To repair the PST, we’ll use ScanPST, an inbox repair tool. ScanPST is a software program supplied by Microsoft that is commonly used to repair corrupted data structures and indexes in PST files. After running ScanPST, we see (below) that not only every email was recovered, but the counts of read and unread items were accurately recovered, as well.

Testing Other Factors: Hard Deletions, Entire File Deletions, and Compacted PSTs

While this is encouraging, there are also other factors to consider that would apply to a PST.

What about hard deletions?

A hard deletion is when someone uses the shift+delete key combination when deleting emails. The hard delete method is a more permanent deletion method because the deleted emails completely bypass the Deleted Items folder.

I thought this may have an impact on the quantity of the results. However, when testing this assumption, I received the same results as when I tested PST files that had been deleted using the normal deletion (soft delete) process.

What happens if entire folders are deleted rather than individual messages?

When an entire folder is deleted, should the recovery process be altered? Do the odds of full recovery decrease?

I found that when I deleted an entire folder and performed the recovery process, I was able to recover the folder and emails completely, including the folder’s original name and location in the PST folder hierarchy.

What happens if the PST is compacted after deleting the items?

Compacting is used to reduce the size of a PST by clearing the deleted items out of the index after you delete them from view. If a user compacts the PST after performing the deletions, the odds of recovering any emails are greatly reduced.

In my testing, I found that performing a PST compaction after emails had been deleted, resulted in significantly lower recovery totals. Compacting the PST after soft-deleting the emails prevented all but one email from being recovered, and all but five when the emails had been deleted using the hard-deletion method.

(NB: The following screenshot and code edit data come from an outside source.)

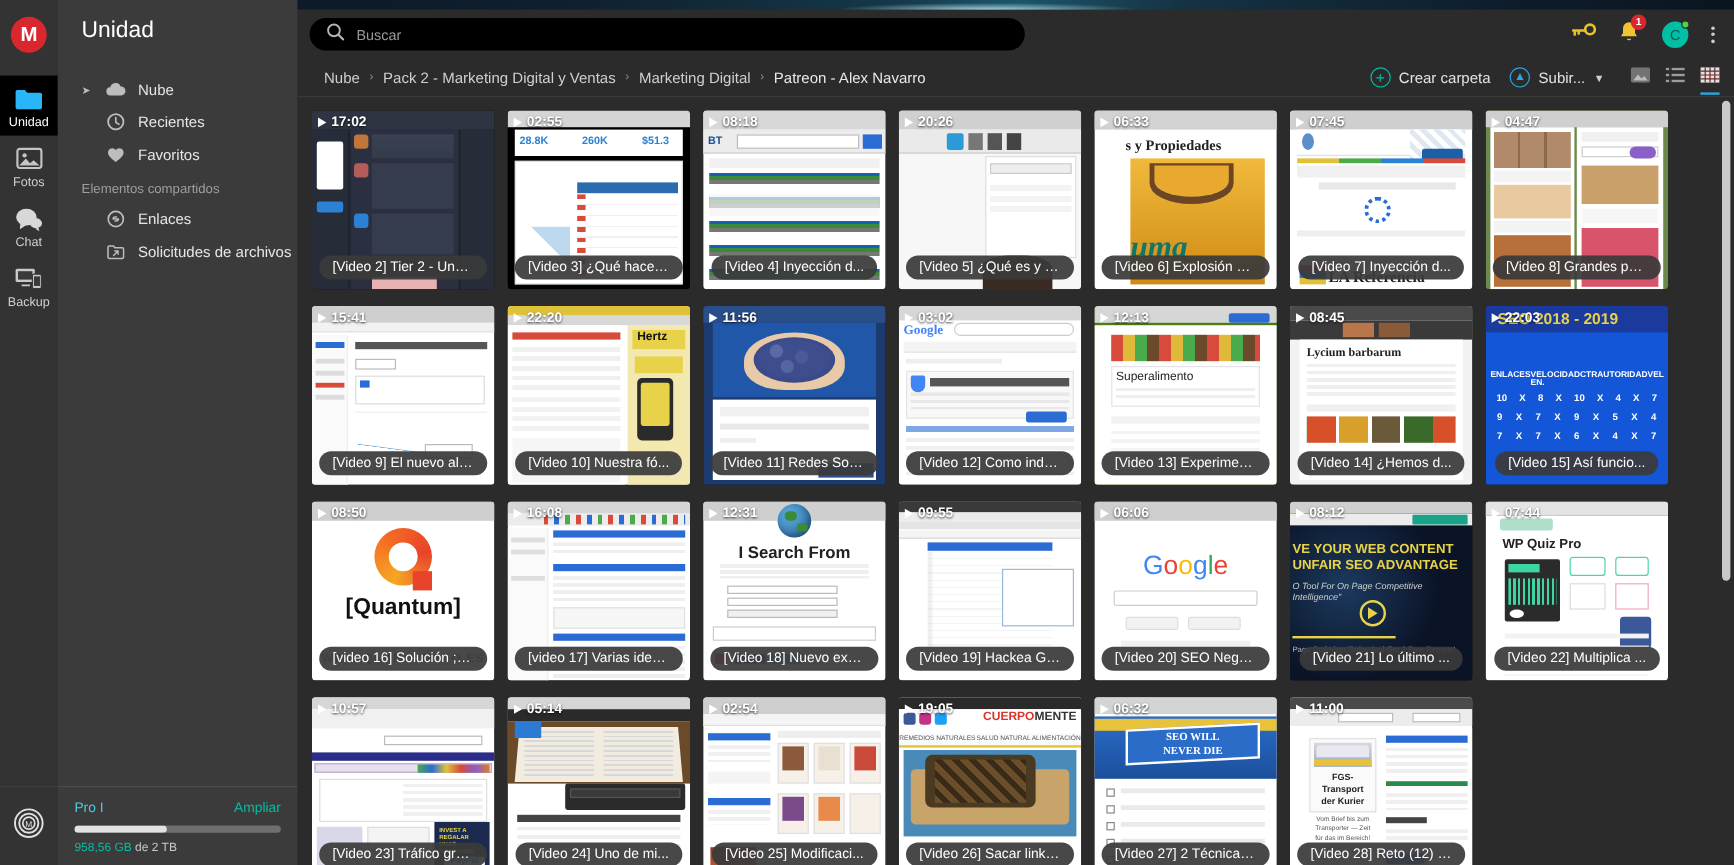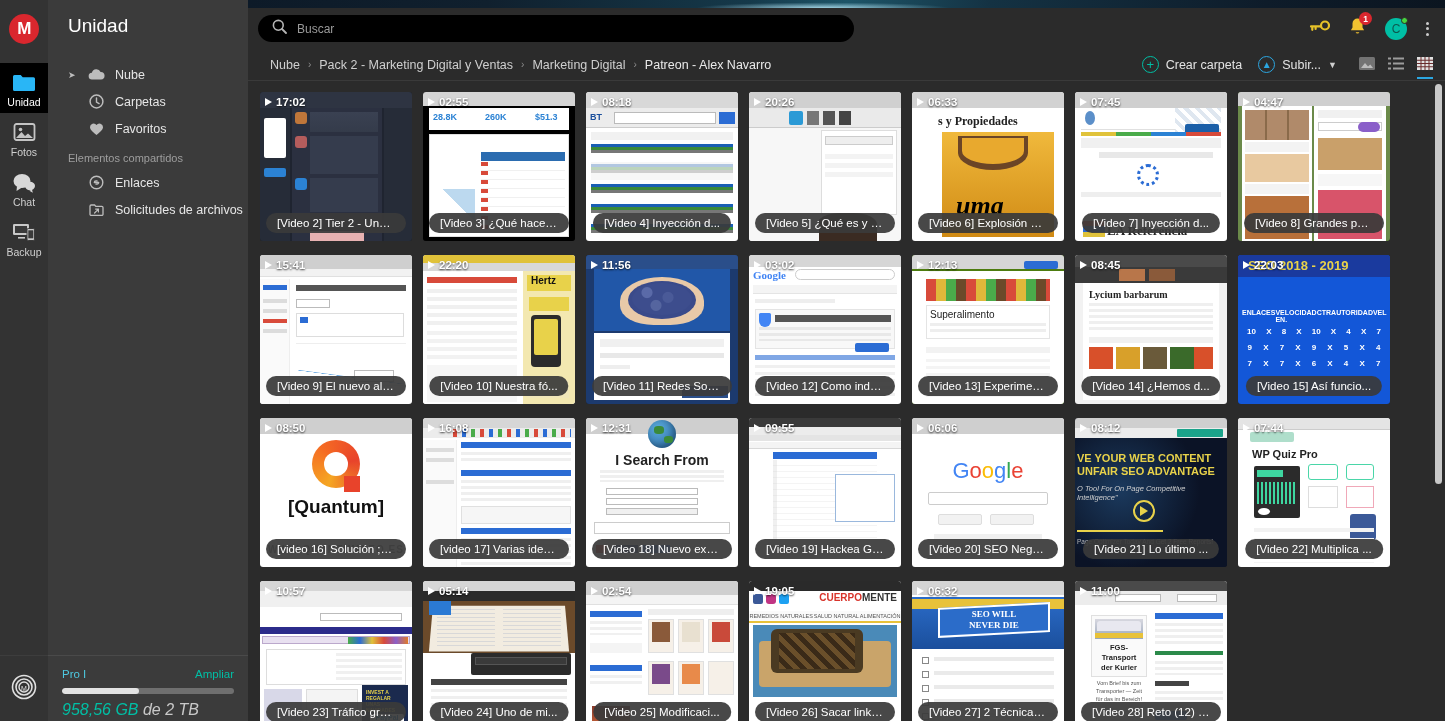--- a/index.html
+++ b/index.html
@@ -253,7 +253,7 @@
               <path d="M7.5 4v4l2.6 1.6" fill="none" stroke="#bdbdbd" stroke-width="1.4" stroke-linecap="round"></path>
             </svg>
         </span>
-        <span>Carpetas</span>
+        <span>Recientes</span>
       </div>
 
       <div class="sb-row">

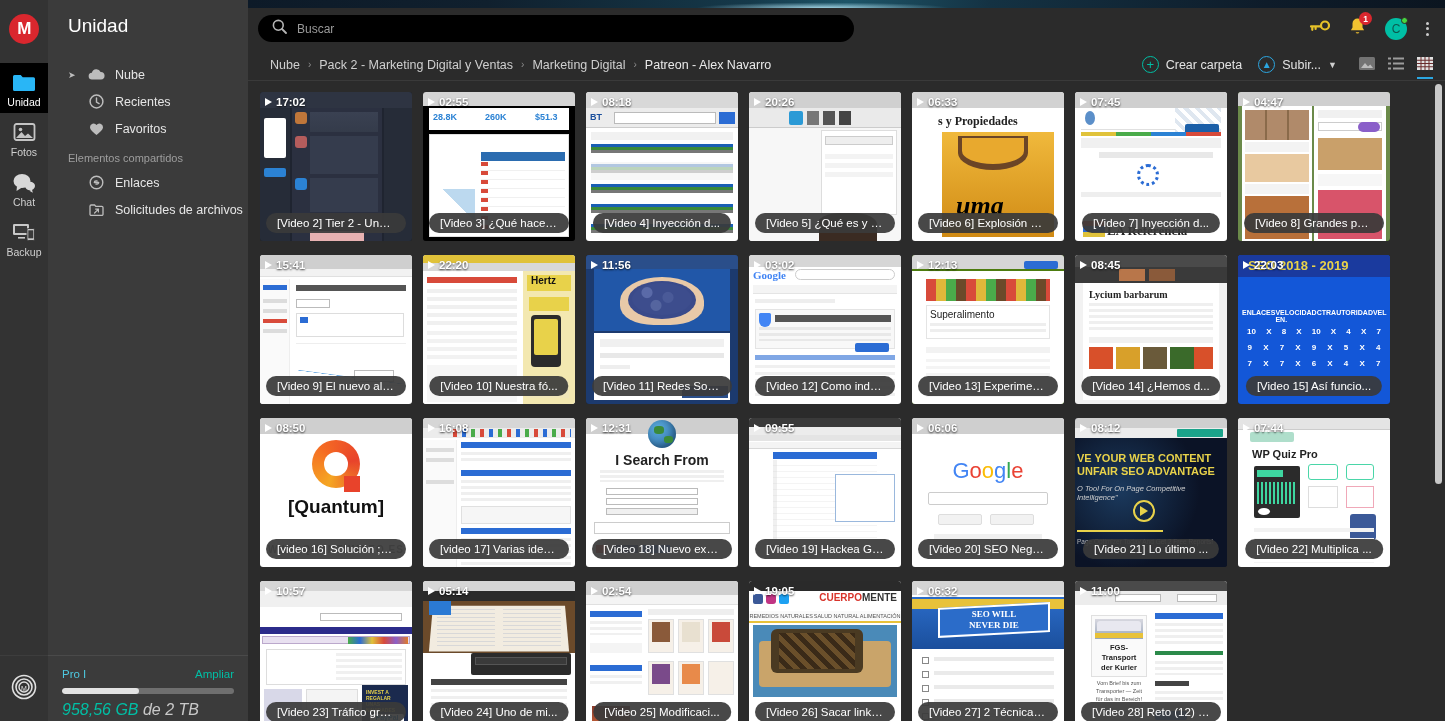--- a/index.html
+++ b/index.html
@@ -494,7 +494,7 @@
             <div style="position:absolute;top:40px;left:30px;right:10px;bottom:4px;background:linear-gradient(#f0b93c,#d08a14)"></div>
             <div style="position:absolute;top:44px;left:46px;width:70px;height:34px;background:#6b4526;border-radius:0 0 50% 50%"></div>
             <div style="position:absolute;top:46px;left:50px;width:62px;height:26px;background:#e8a92e;border-radius:0 0 50% 50%"></div>
-            <div style="position:absolute;bottom:16px;left:44px;right:10px;height:34px;font:italic bold 26px 'Liberation Serif',serif;color:#000000;overflow:hidden">uma</div>
+            <div style="position:absolute;bottom:16px;left:30px;right:10px;height:34px;font:italic bold 26px 'Liberation Serif',serif;color:#0f766e;overflow:hidden">uma</div>
           </div>
           <div class="dur">
               <span class="play"></span>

When the compacting process is done after deleting a folder, the results were equally disappointing. The folder name was completely unrecoverable and only seven messages were recovered.

As demonstrated in this post, it is quite evident that there is a sufficiently quick method for potentially recovering emails from PST files. As a forensic investigator, I know that such information may be vital to a case. Though the question remains: Should this method be part of standard eDiscovery practice? Are the messages considered deleted, and therefore not a part of typical discovery, but a separate forensics project? 

Answers aside, it is important to keep in mind that this process will increase the total project costs because it takes more time to complete and requires the involvement of a forensics expert. Perhaps this only makes sense in situations where there is a belief that a custodian purposely—or mistakenly—deleted emails. If so, then the guidance of a forensic professional is certainly warranted.